You guys are pathetic.


----------



## Live Steam (Feb 4, 2004)

You have some issues to deal with, don't you?


----------



## axebiker (Aug 22, 2003)

Tschai said:


> Bitter about your divorce, huh?


Nope!  Happily married to the greatest thing since Kristen Armstrong OR Sheryl Crow! Thanks for checking though.


----------



## axebiker (Aug 22, 2003)

Live Steam said:


> So do you two really know what you are talking about or are you just talking out of you arse? If it is the former, please explain.


My arse. Mostly.


----------



## axebiker (Aug 22, 2003)

wipeout said:


> You guys are pathetic.


But only on Fridays! Long work weeks make me that way. You should get to know me on a Monday!


----------



## Bryan (Sep 19, 2004)

WampaOne said:


> As I didnt see the lemond interview where the comments about isotopes was said I can not comment specifically on this. However, the GC-MS test would absolutly revel the presence of isotopically enriched testosterone.
> For instance, if he were stupid enough to take testosterone which had been enriched with 13C or 2H this could still be detected by GC-MS. The retention time woudl be the same as for testosterone (slightly shifted for a 2H enriched sample). However, the mass woudl be different. Despite this its MS-MS spectra would match that of testosterone but with the mass shifted due to the extra mass from the heavy carbons.
> Someone, might have thought the test could be beat this way but they would bey wrong.


.....


----------



## fabsroman (Jul 14, 2006)

Lemond initially praised Landis for winning the Tour and for doing it clean. Of course, he stuck his foot in his mouth on that one, so it seems (i.e., until the testing is finished). So, I doubt he is jealous that Landis won the Tour. If Lance won the Tour without doping, then I would say that Lemond is being a big baby over the whole Lance thing. However, how would you feel if your fame and glory were being eclipsed by a cheater, especially if you didn't cheat when you won.

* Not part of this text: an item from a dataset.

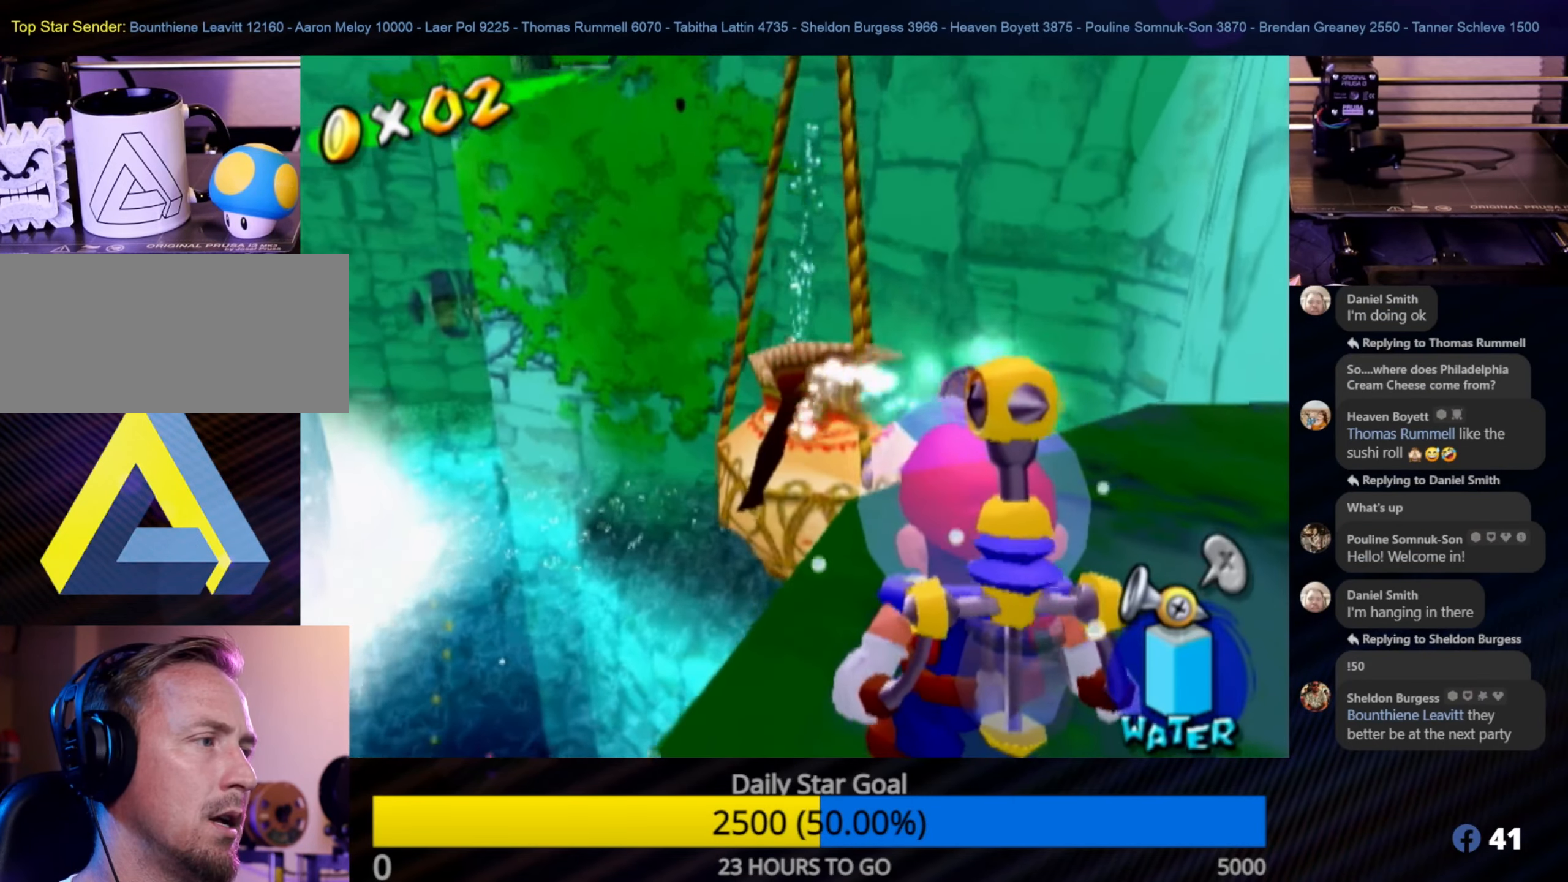
{"buttons": [], "left_stick": "center", "right_stick": "center", "events": [[83, "R1", "up"], [83, "left_stick", "down"], [417, "left_stick", "center"]]}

On another note, how would you feel if you came in second to a cheater? Happened to me once in a race, and it truly sucked.


----------



## Anita Spankin (Oct 9, 2005)

Lots of testoserone flying around here!


----------



## Live Steam (Feb 4, 2004)

And you know for a fact that Lance cheated, but LeMond didn't?


----------



## MLE (Jul 11, 2006)

Getting sick of LeMond

*Greg LeMond urges Landis to speak truth about doping charges*

In a veiled reference to seven-time winner Lance Armstrong, long dogged by doping allegations, LeMond added: "I hope that (Landis) won't do what another American did: Deny, deny, deny."

http://sports.yahoo.com/sc/news;_yl....grcF?slug=ap-landis-lemond&prov=ap&type=lgns


----------



## fabsroman (Jul 14, 2006)

I don't think any of us on this board know anything for a fact. There are probably very few people that know anything for a fact about this issue, and the ones who do will not be posting on here because they are probably criminally responsible for their actions (i.e., helping these riders dope).

I never knew that the doping went back to the early 70's, so I will not say that Lemond wasn't doping. Honestly, I do not even want to watch professional cycling anymore.


----------



## JohnHemlock (Jul 15, 2006)

fabsroman said:


> On another note, how would you feel if you came in second to a cheater? Happened to me once in a race, and it truly sucked.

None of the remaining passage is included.